The Promoting Readiness in Education to Prevent Additional Remediation and Expense (PREPARE) Act, introduced by Democrat presidential hopeful Amy Klobuchar and two of her Senate colleagues, is aimed at helping to reduce the need for students to take remedial courses when pursuing post-secondary education and improving degree-completion rates.

The bill, sponsored by the Minnesota senator, Alabama Democrat Doug Jones and New Hampshire Democrat Maggie Hassan, is intended to better align high school graduation requirements with entrance requirements for credit-bearing post-secondary coursework and provide resources to schools to strengthen their remedial programs and improve outcomes.

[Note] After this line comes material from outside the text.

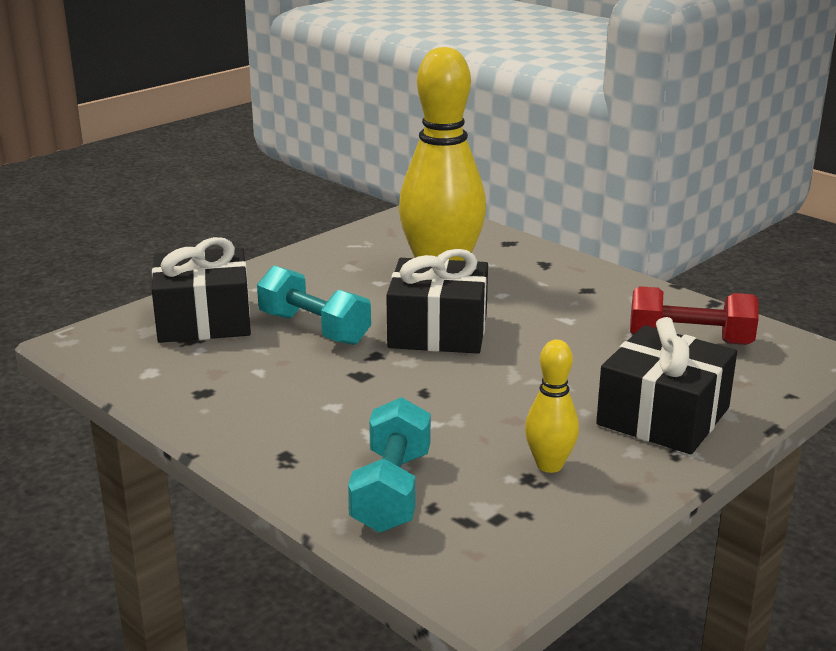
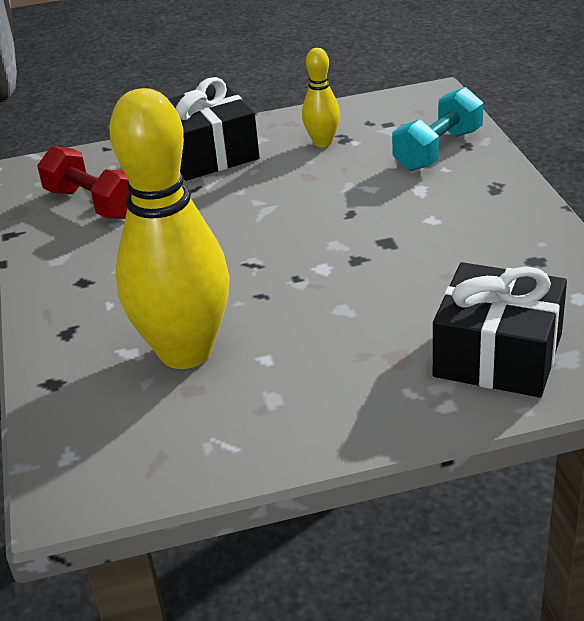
camera: 145 degrees left, 10 degrees up
turquoise dumbbell [257,266,371,345] -> none
black gift [386,249,488,354] -> none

The PREPARE Act would provide competitive five-year grants to states to align high school and post-secondary education. Recipient states would be required to align high school graduation requirements with entrance requirements for credit-bearing coursework in state institutions of higher education; develop statewide standards for placement in remedial coursework based on multiple indicators; and develop statewide articulation agreements between high schools and public institutions of higher education and among public institutions of higher education in the state.

Although the nation’s high school graduation rate is at an all-time high of 84 percent, many graduates are academically unprepared for college. More than one-third of first-year college students take some type of remedial coursework in math or English.

While remedial education is intended to help students attain the skills they need to succeed in college, it can deter completion by adding to the cost and the time it takes to complete to a degree.

The PREPARE Act aims to address this issue by simultaneously reducing rates of post-secondary remediation and increasing rates of post-secondary completion.

“College is already costly for students and their families, and every remedial course that a student has to take increases the price of his or her education and delays the completion of a degree,” said Jones, a member of the Senate Committee on Health, Education, Labor and Pensions. “Students shouldn’t have to spend their precious tuition and financial aid dollars on coursework that doesn’t count towards their degree.”

Klobuchar said the legislation, if enacted, “will help more students get through school by making sure they are prepared for the rigor of higher education while also offering courses to those who need additional support once enrolled.”

Numerous organizations have endorsed the bill, ranging from the National Urban League and the Hispanic Association of Colleges and Universities to Bard College and the National Association for College Admission Counseling.